The data for this analysis was sourced from Kaggle and includes information on athletes, teams, events, and medals. The data was collected for all Summer and Winter Olympics from 1896 to 2016.
Data source: Kaggle
Before we could begin our analysis, the data needed to be cleaned and prepared for use. This involved removing any duplicate or irrelevant data, correcting any errors or inconsistencies, and formatting the data in a way that would be compatible with our analysis tools.
df = pd.read_csv("data/athlete_events.csv")
Calculate the number of missing values in the data
We got some missing values with the age, height and weight variables. How about we fix that.
Fill in the age missing values with its mean.
df['Age'].fillna(df['Age'].mean(), inplace= True)
Repeat the same for the height and weight variables.
Once the data was cleaned and prepared, we used SQL to extract and analyze the data.

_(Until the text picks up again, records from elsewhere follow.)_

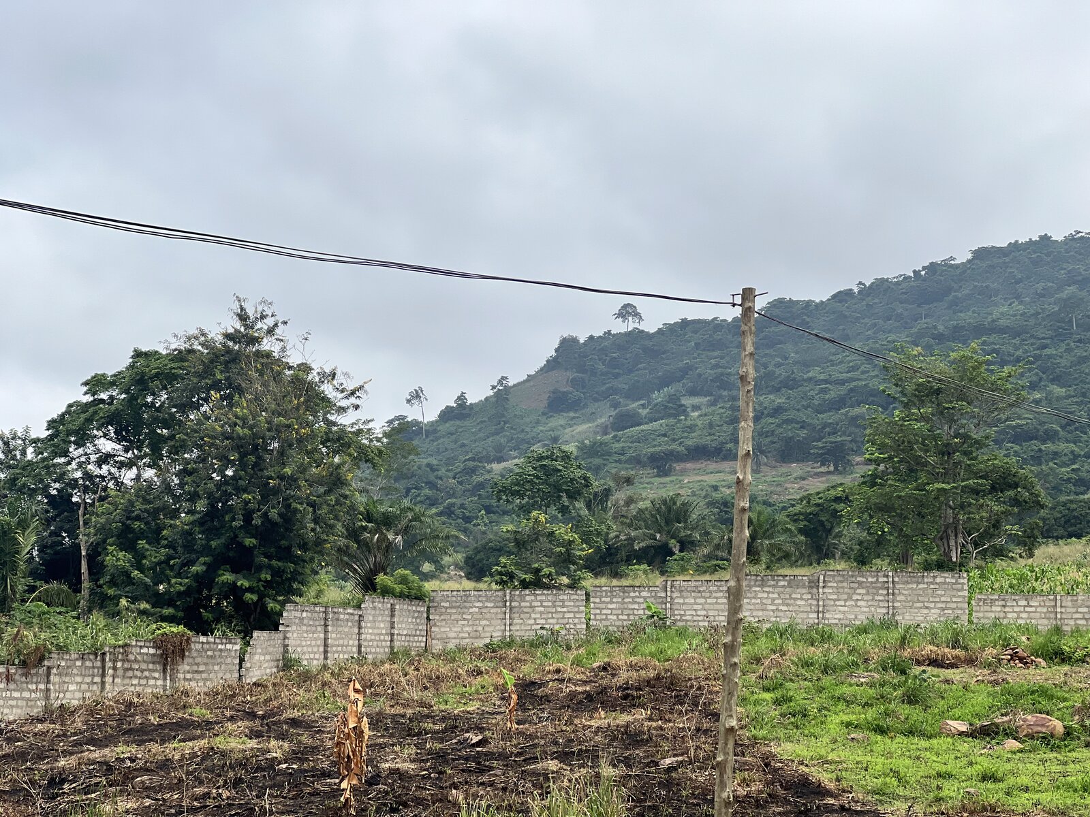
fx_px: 2425
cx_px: 545
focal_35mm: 77
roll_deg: -0.7
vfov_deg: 19.1
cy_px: 408
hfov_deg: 25.3
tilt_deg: +7.5
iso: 32
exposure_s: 1/433
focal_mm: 9
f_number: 2.8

We were able to answer questions such as:
1.What is the Gender distribution of athletes across different sports and event?
SELECT Sport, Event, Sex, COUNT(Name) as athlete_count FROM Athlete GROUP BY Sport, Event, Sex ORDER BY athlete_count DESC;
2.Which city and season have the most successful athletes?
SELECT City, Season, COUNT(Medal) as Medal_count FROM Athlete WHERE Medal IS NOT NULL GROUP BY City, Season ORDER BY Medal_count DESC
3.Which athletes are the most successful in terms of number of medals?
SELECT Name, COUNT(Medal) as medal_count FROM Athlete GROUP BY Name ORDER BY medal_count DESC;
4.Trend analysis to identify any patterns in the number of medals over time
SELECT Year, COUNT(Medal) as medal_count FROM Athlete GROUP BY Year ORDER BY Year ;
5.Use statistical analysis to find factors associated with winning more medals.
- first create a sub query to find the total count of medals per city and season
WITH city_season_medals AS ( SELECT City, Season, COUNT(Medal) AS medal_count FROM Athlete GROUP BY City, Season )
- use statistical methods to find the relationship between city & season and the total number of medals. Fo this instance I used z-score. The higher the z-score the higher the correlation.
SELECT City, Season, medal_count, (medal_count - AVG(medal_count) OVER()) / STDEV(medal_count) OVER() AS z_score FROM city_season_medals ORDER BY z_score DESC
These are some of the questions that were answered during the SQL analysis.
To make the data more accessible and understandable, Tableau was used to create visualizations of our findings. Some of the visualizations we created include:
- A pie chart showing the gender distribution across all sports
- A bar chart showing the most successful athletes over time.
- line charts to show trends and patterns in the number of medals won over time
View the whole Olympics dashboard:Olympics Dashboard
Through this analysis, I was able to gain a deeper understanding of the history of the Olympics and the performances of countries and athletes over the past 120 years. By using SQL and Tableau, I was able to extract valuable insights from the data and present them in a clear and accessible way.
The code and data used for this project is available at Github
By using the above techniques, we can also use the data to predict future results, and also to identify patterns and trends that can be used to improve performance and achieve success in future Olympic games.